Veterans from 40 Commando, Royal Marines
“This is the best week we have had since we returned from Afghanistan” – Marine Jamie Jowett
“This voyage has been amazing; I’ve met many courageous people and made new friends… I am so glad I went on this voyage; it’s made me realise how lucky I am. I see others in a whole new light. I would feel privileged to sail again in the future.” – Marine Gareth Richards
Kyle Baker, a personal experience
Kyle Baker, 19 from Cheshire joined Tenacious on the 8th October 2010 for a tall ship adventure. Sailing from Canary Wharf, London, for an 8 day voyage, the ship stopped over in St. Malo, France, and returned to Southampton the following week.
Kyle is part of the famous Rifles, a regiment of the British Army, and was injured whilst serving in Afghanistan. His injury took place in Sangin whilst on patrol on Bonfire night in 2009. He was ambushed and has since lost the use of both of his legs. He now has to use sticks to get about and it’s taken him some time to adapt to his new civilian life.
“Sailing with the JST is a special experience, no matter what your physical disability, you are all classed the same whilst on board. I really enjoyed interacting with people of all ages and backgrounds which is so unlike everyday life. We had a fantastic sail all the way to France, even the captain was surprised. I wouldn’t hesitate to go on board again and suggest it to everyone, especially those returning from service in the army.”
Kyle Baker, The Rifles
Dr J A Hicklin has spent his professional life in rehabilitation and believes that his involvement with the Lord Nelson has been his most effective contribution.
“The voyages demystify the ‘disabled’ by turning them into people. It also has the effect of allowing the disabled to show off their strengths and put their weaknesses into context” – Dr J A Hicklin, JST Medical Director
In 2009 a group from Combat Stress and Battle Back joined us for a day sail, with very positive feedback and had this to say on reflection:
“On behalf of myself and everyone who joined you yesterday, I would just like to say an enormous thank you to all your team for making the day so very successful.
I have been completely railroaded this morning with a ” full” account of the day , everyone talking at once and several of the men have said it was the best outing they have ever been on… Wonderful!”
“HUGE thank you … They have yet to take a breath talking about it!”
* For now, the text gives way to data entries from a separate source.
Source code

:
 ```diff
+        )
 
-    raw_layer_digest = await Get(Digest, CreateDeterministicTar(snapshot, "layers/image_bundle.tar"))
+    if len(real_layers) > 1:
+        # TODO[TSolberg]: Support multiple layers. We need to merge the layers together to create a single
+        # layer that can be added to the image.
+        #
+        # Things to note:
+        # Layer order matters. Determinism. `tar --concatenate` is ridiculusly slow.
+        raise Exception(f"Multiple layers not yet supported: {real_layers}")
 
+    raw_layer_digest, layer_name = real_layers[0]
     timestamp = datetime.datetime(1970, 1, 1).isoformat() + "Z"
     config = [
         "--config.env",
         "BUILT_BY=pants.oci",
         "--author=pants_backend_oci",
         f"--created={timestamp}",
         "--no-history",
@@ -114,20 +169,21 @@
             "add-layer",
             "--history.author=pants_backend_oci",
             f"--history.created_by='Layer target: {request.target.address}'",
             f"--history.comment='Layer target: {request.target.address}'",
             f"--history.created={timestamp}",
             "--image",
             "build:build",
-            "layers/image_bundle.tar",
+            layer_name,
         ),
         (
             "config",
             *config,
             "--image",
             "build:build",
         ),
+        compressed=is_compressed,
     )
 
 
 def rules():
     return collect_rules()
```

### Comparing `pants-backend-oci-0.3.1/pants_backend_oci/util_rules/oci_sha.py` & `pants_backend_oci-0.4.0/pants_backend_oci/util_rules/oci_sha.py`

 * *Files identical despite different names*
“I’ve been coming for twelve years and it was the best day out ever … The best day of my life.”
Gill, Combat Stress
Master Corporal Paul Franklin lost both his legs in a suicide bombing in Kandahar back in January 2006. He set up the Northern Alberta Amputee Program (known as NAAP) which is a non-profit group established to enhance rehabilitation knowledge and care of people with amputation. He sailed on board Tenacious in 2011 and had this to say about the experience:
“Unique experience that was difficult at times but incredibly rewarding.”